▸ **Tarefa A**
Responda, com base no texto sobre o financiamento das pequenas e médias empresas no Brasil:
(i) Qual percentual das empresas brasileiras é considerado de grande porte?
(ii) Por meio de quais operações as grandes empresas estão reforçando seus caixas?
(iii) Qual é a contrapartida da captação de recursos pela emissão de valores mobiliários?
▸ **Tarefa B**
Continue o texto sobre o financiamento das pequenas e médias empresas no Brasil a partir do ponto em que ele termina.

▸ **Texto para leitura**
■ ■ ■ ■ ■ ■ ■

O Brasil pós-crise precisará de liquidez e de novas formas de investimentos para as pequenas e médias empresas

As grandes empresas, para conseguirem suportar aos efeitos da crise imposta pela pandemia estão reforçando os seus caixas através da abertura de capital (IPO), emissão de debentures ou oferta subsequente de ações (“follow-on”), operações que objetivam captar recursos das poupanças de populares e reforçar o seu caixa. Essas modalidades de captação são as menos onerosas para as empresas, mesmo com todos os incentivos de redução das taxas de juros e Selic bancários.

Contudo, infelizmente, essas modalidades de captação são acessíveis apenas às grandes empresas, o que não é a realidade do mercado brasileiro, eis que somente 5% das empresas brasileiras são consideradas de grande porte. Ou seja, o ambiente empresarial do Brasil é composto, majoritariamente, por pequenas e médias empresas, as quais se financiam através de recursos próprios (operação), dos sócios ou dos bancos, essa última é extremamente onerosa por causa dos juros, necessidades de garantias e prazos exíguos.

Com a intenção de colocar todos na mesma página, ressalta-se que as empresas se financiam das seguintes formas: i) dinheiro das pessoas físicas dos sócios/acionistas; ii) recursos da operação (dos lucros que a empresa gera ao longo do tempo); iii)  empréstimos bancários;  iv)  recursos de investidores; v) emissão de valores mobiliários (debentures, ações).

Contudo, no Brasil, a modalidade de captação de recursos por emissão de valores mobiliários é inacessível para as empresas de pequeno e médio porte, pois existem inúmeras e rigorosas exigências, que são importantes para proteger os investidores, mas dificultam o ingresso das empresas de pequeno e médio porte, que é a maioria do mercado brasileiro.

Dessa forma, facilitar o acesso de empresas de pequeno e médio porte aos recursos das poupanças de populares, conjuntamente com a criação de regras que tragam segurança ao investidor é um passo importante para o crescimento econômico do país. Isso porque não há dúvidas que a captação de recursos pela emissão de valores mobiliários e a modalidade mais eficiente, pois a contrapartida é a menos onerosa para a empresa, a divisão de parte do lucro.

■ ■ ■ ■ ■ ■ ■

▸ **Registros**
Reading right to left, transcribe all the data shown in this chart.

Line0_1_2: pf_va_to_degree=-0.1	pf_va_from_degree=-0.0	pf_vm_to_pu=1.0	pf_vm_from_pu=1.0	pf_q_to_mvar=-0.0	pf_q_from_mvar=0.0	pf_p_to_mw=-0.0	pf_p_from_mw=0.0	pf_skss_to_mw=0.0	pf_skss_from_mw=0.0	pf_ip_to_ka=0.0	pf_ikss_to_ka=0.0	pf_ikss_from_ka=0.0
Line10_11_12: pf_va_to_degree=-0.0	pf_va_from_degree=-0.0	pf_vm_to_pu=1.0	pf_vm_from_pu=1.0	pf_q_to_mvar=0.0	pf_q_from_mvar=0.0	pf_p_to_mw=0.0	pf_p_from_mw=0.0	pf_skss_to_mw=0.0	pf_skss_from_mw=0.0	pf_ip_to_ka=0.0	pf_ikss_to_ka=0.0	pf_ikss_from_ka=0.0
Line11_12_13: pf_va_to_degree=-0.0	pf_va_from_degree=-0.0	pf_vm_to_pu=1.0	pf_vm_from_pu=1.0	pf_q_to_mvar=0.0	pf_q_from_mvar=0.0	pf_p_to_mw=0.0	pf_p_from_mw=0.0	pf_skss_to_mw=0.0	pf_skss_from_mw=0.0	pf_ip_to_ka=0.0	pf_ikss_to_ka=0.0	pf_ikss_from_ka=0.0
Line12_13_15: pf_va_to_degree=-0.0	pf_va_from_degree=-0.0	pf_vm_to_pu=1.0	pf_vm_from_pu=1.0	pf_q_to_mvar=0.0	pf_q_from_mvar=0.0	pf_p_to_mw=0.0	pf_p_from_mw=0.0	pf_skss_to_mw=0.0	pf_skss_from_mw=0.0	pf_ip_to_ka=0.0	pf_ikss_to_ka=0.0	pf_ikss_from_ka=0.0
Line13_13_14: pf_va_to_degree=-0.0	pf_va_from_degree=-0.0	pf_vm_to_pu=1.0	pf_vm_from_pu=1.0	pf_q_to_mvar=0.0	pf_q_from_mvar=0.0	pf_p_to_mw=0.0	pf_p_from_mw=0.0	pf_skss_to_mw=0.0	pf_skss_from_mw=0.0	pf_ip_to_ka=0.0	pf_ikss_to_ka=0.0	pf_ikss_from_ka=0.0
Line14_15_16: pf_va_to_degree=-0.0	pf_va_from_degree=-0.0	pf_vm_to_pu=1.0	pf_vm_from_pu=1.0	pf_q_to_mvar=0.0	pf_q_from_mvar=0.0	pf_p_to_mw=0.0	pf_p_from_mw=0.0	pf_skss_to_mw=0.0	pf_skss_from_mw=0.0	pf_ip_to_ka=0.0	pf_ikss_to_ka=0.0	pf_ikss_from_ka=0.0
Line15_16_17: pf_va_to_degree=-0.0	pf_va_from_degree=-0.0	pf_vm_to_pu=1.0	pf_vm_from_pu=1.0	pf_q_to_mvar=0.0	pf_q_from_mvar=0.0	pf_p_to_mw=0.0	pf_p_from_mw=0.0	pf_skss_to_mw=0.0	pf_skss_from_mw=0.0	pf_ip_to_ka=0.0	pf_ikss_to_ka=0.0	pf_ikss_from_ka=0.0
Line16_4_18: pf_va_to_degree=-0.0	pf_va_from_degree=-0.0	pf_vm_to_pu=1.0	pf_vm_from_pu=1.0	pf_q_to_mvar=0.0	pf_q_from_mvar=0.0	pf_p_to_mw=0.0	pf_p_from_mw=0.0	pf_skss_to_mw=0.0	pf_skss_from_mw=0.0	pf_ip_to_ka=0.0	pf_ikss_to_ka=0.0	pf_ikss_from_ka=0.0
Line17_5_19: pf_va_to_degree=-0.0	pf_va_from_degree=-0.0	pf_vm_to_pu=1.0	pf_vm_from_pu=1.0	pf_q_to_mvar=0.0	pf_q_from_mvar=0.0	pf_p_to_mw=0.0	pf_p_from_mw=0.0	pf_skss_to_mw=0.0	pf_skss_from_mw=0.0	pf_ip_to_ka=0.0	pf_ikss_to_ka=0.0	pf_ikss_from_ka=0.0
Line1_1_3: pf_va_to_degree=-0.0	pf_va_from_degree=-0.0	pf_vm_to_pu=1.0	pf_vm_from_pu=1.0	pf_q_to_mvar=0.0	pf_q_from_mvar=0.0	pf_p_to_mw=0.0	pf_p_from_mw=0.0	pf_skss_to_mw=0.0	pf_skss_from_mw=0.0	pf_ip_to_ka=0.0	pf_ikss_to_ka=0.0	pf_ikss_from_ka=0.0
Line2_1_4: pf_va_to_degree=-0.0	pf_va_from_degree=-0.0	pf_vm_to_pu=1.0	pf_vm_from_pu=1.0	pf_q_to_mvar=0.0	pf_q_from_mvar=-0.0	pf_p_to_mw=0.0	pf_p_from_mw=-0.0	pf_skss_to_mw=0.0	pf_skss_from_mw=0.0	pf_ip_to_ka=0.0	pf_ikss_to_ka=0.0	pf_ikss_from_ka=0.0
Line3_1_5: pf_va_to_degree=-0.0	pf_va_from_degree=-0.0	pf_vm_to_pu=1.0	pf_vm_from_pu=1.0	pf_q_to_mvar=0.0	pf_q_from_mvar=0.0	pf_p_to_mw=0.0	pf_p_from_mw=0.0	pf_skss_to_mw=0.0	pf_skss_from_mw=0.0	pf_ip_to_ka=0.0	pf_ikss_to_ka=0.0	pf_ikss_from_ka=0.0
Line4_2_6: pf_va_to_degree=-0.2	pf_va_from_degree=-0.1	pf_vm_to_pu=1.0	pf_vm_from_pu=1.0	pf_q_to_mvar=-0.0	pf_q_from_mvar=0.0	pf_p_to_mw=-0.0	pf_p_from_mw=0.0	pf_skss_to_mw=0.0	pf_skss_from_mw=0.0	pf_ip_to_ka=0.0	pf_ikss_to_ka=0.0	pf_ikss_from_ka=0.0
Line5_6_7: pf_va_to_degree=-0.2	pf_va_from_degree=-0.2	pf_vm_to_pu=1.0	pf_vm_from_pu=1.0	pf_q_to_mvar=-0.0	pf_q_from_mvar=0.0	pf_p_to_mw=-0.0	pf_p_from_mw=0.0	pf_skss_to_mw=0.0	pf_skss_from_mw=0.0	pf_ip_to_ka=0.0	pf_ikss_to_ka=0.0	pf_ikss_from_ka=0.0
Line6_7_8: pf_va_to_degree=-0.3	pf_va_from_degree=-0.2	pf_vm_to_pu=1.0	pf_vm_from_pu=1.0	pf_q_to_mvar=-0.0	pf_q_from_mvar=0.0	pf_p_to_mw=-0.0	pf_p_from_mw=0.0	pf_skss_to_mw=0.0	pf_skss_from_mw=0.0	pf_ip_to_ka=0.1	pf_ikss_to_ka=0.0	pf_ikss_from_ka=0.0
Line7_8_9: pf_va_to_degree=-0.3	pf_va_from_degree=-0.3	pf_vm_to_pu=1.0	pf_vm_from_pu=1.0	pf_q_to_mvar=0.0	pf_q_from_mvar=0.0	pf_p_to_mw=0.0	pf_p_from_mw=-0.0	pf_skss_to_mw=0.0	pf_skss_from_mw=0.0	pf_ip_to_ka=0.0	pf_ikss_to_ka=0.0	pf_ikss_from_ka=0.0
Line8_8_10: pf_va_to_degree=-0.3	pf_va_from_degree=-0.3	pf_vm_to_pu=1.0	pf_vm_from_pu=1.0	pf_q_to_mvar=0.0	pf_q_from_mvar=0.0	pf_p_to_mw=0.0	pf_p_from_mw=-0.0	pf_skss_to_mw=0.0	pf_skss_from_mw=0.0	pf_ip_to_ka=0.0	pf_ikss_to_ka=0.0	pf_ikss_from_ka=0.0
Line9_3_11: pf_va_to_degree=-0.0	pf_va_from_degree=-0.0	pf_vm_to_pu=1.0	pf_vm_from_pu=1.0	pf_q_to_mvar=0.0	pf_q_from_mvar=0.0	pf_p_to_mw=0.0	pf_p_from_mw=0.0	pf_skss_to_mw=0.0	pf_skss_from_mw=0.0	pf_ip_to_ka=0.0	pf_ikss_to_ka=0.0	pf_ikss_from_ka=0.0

■ ■ ■ ■ ■ ■ ■

▸ **Resposta A**
(i) 5%.
(ii) Abertura de capital (IPO), emissão de debentures ou oferta subsequente de ações ("follow-on").
(iii) A divisão de parte do lucro.

▸ **Resposta B**
Como possível alternativa para ajudar as empresas de pequeno e médio porte, a Instrução 588 da CVM regulamentou as plataformas de Equity Crowdfunding, que objetivam criar um espaço para que essas empresas, normalmente startups, façam “ofertas públicas” e captem recursos financeiros de investidores interessados (poupanças de populares), os quais, em contrapartida, receberão o direito de serem acionistas dessas empresas, caso elas sobrevivam ao ambiente empresarial e se convertam em S/A. 

Essa instrução, corretamente, fomenta um novo modelo de captação de recursos, menos regulado, mais barato, ágil e focado em empresas de maiores riscos e incertezas – empresas de pequeno e médio porte. No entanto, alguns questionamentos são relevantes para esse mercado: e a liquidez desse mercado onde está? existe a possibilidade de criarmos vendas secundárias (entre investidores)? Todas as empresas conseguirão se transformar em S/A? Quantas empresas são S/As no Brasil?

A ideia desse artigo não é responder aos questionamentos, mas buscar reflexões para que novas mudanças sejam implementadas na instrução 588 ou que as regras de abertura de capital sejam facilitadas. Não há dúvidas que fomentar o mercado de investimentos é preciso, que empresas geram riquezas e auxiliam no desenvolvimento econômico. Mas, mercados de investimentos com pouca liquidez não são atrativos e não geram incentivos aos investidores.

Assim, é preciso pensar em soluções eficientes para que as empresas tenham acesso a recursos financeiros menos onerosos e eficientes, seja através da redução de regras para o acesso ao mercado de capitais tradicional ou mercado de capitais alternativos, que pode ser através das plataformas de Equity Crowdfunding ou outros tipos de captação, desde que essas ganhem a permissão de criar um ambiente de trocas entre investidores (vendas secundárias), o que certamente trará o interesse de novos investidores, pois a existência de liquidez conjuntamente com a possibilidade de ganhos é um excelente atrativo ao investidor e, consequentemente ao mercado.


Renan Bocaccio
Membro da Divisão Jurídica da FEDERASUL.